- Задание
Ответьте на вопросы по тексту о Николь:
1. На какой странице приведена цитата «она уже забыла Дика, только все дальше уходила в глубь времени — минут — мгновенья»?
2. Кто всегда нанимал садовников для сада на вилле Диана?
3. Под каким зонтом стоял стол, к которому Николь вела Томми?

- Выбранный текст
------------------------------------------------------------------------

Эта «исцелившаяся и обновленная» Николь все же не та свежая и юная Николь, которую полюбил Дик. Прекрасный розовый бутон, который она сорвал в фуникулере, распустился, став огромной пышной розой, которая с корнями своего щепетильного деда-барышника впитала «крылья»: «она уже забыла Дика, только все дальше уходила в глубь времени — минут — мгновенья» (с.414).

Незавершенная естественность Николь, преподносящей себя Дику, как охапку цветов, в санатории представляет разительный контраст с этой новой Николь, «садовником» для Томми Барбана. Она больше не полагается лишь на собственную красоту: чувствуя зависть к молодости, для встречи с Томми она готовит себя все утро, как садовник, ухаживающий за своим садом, часами подрезая и пропалывая растения. Она никогда не ухаживала за своим садом на вилле Диана, Дик всегда нанимал садовников для этого, но с 1929 года Николь — сама себе садовник. К несчастью, она культивирует людей, а не цветы, и Томми стал для нее первым экземпляром.

Сад, который она возделывала для Томми, был искусственным, тщательно просчитанным. Николь анализирует свои эмоции и предъявляет требования, на какие она была не способна, когда «носила цветок надежды на плече»: «Она встретила Томми так, словно он был один из многих ее поклонников, и, ведя его к столу под сиенским зонтом, шла не рядом, а немного впереди… Николь не хотела туманного платонического романа; ей нужен был любовник, нужна была перемена… она уговаривала себя, что всего лишь нащупывает почву и в ее воле в любую минуту выйти из игры…» (с.410).

------------------------------------------------------------------------

- Показанные данные
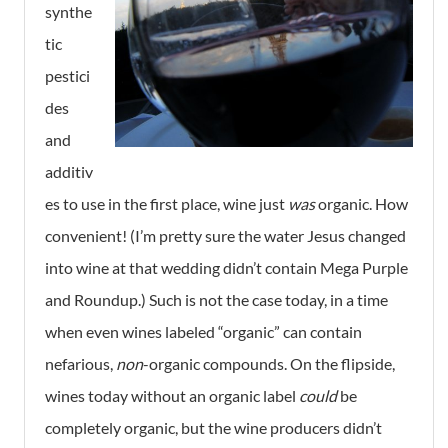
synthe
tic
pestici
des
and
additiv
es to use in the first place, wine just
was
organic. How
convenient! (I’m pretty sure the water Jesus changed
into wine at that wedding didn’t contain Mega Purple
and Roundup.) Such is not the case today, in a time
when even wines labeled “organic” can contain
nefarious,
non
-organic compounds. On the flipside,
wines today without an organic label
could
be
completely organic, but the wine producers didn’t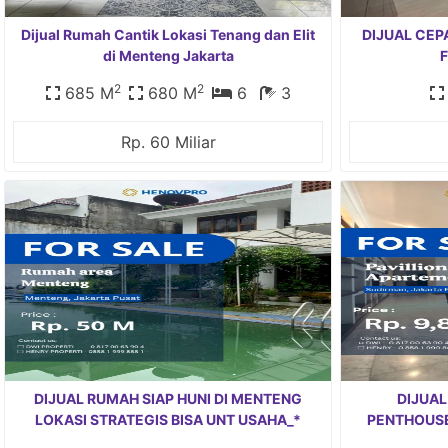
Dijual Rumah Cantik Lokasi Tenang dan Elit
DIJUAL CEP
di Menteng Jakarta
F
2
2
685 M
680 M
6
3
Rp. 60 Miliar
DIJUAL RUMAH SIAP HUNI DI MENTENG
DIJUAL
LOKASI STRATEGIS BISA UNT USAHA_*
PENTHOUSE 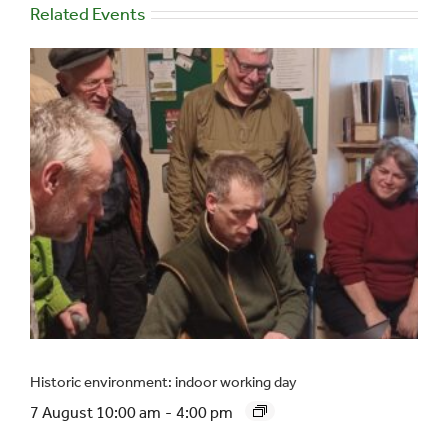
Related Events
Historic environment: indoor working day
7 August 10:00 am
-
4:00 pm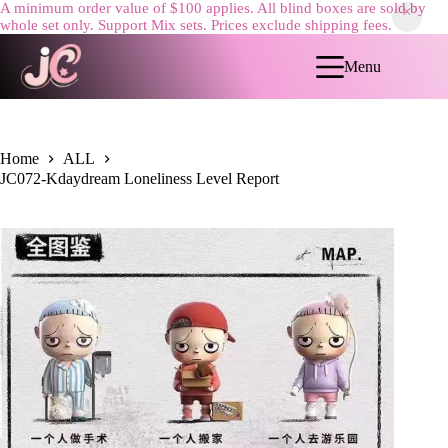
A minimum order value of $100 applies. All blind boxes are sold by
whole set only. Support Mix sets. Prices exclude shipping fees.
Skip
to
Menu
content
Home
ALL
JC072-Kdaydream Loneliness Level Report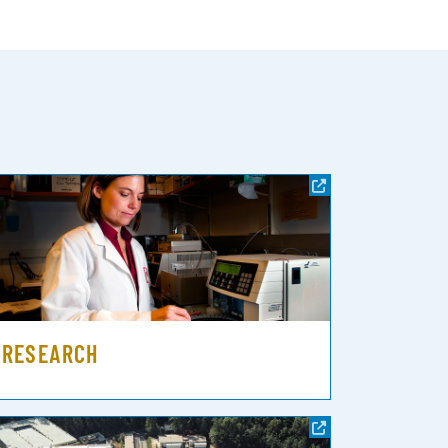
RESEARCH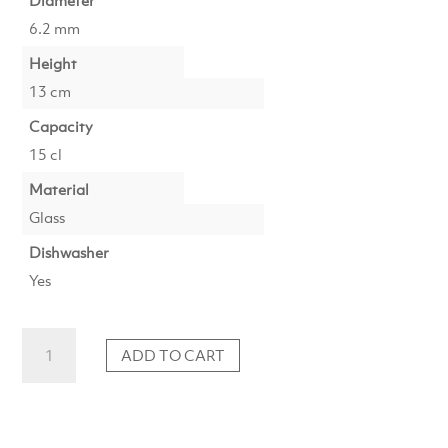
Diameter
6.2 mm
Height
13 cm
Capacity
15 cl
Material
Glass
Dishwasher
Yes
Universal
ADD TO CART
glass
high
15cl
light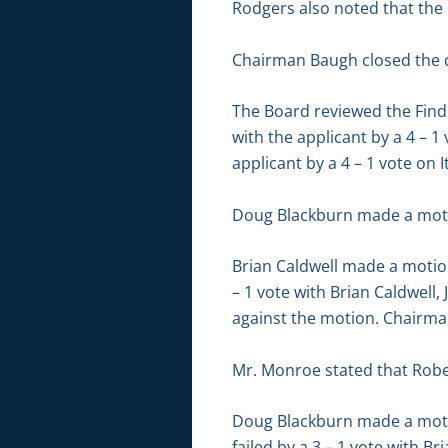
Rodgers also noted that the co
Chairman Baugh closed the d
The Board reviewed the Findi
with the applicant by a 4 – 1
applicant by a 4 – 1 vote on 
Doug Blackburn made a motio
Brian Caldwell made a motio
– 1 vote with Brian Caldwell,
against the motion. Chairma
Mr. Monroe stated that Robe
Doug Blackburn made a moti
failed by a 3 – 1 vote with B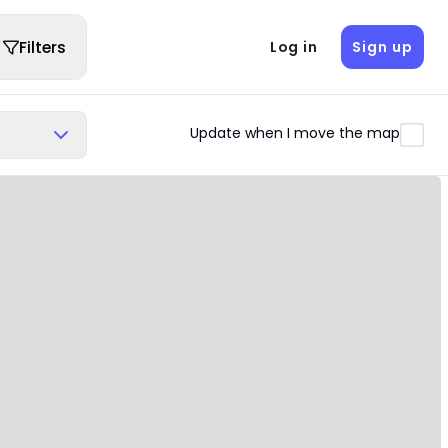
Filters
Log in
Sign up
Update when I move the map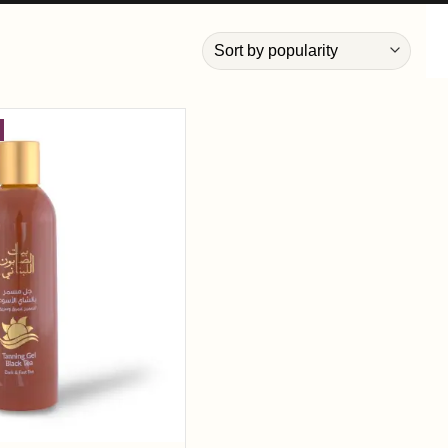
Add to
wishlist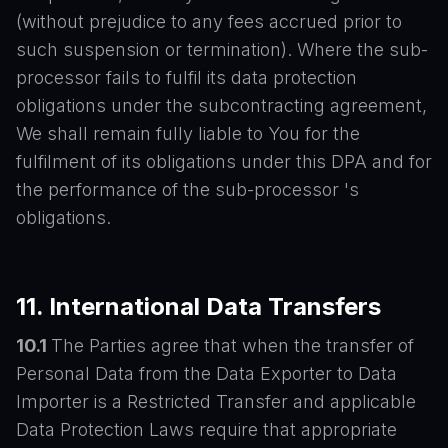
(without prejudice to any fees accrued prior to
such suspension or termination). Where the sub-
processor fails to fulfil its data protection
obligations under the subcontracting agreement,
We shall remain fully liable to You for the
fulfilment of its obligations under this DPA and for
the performance of the sub-processor 's
obligations.
11. International Data Transfers
10.1
The Parties agree that when the transfer of
Personal Data from the Data Exporter to Data
Importer is a Restricted Transfer and applicable
Data Protection Laws require that appropriate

------------------------------------------------------------------------

- Ответ
1. На странице 414.
2. Дик.
3. Под сиенским зонтом.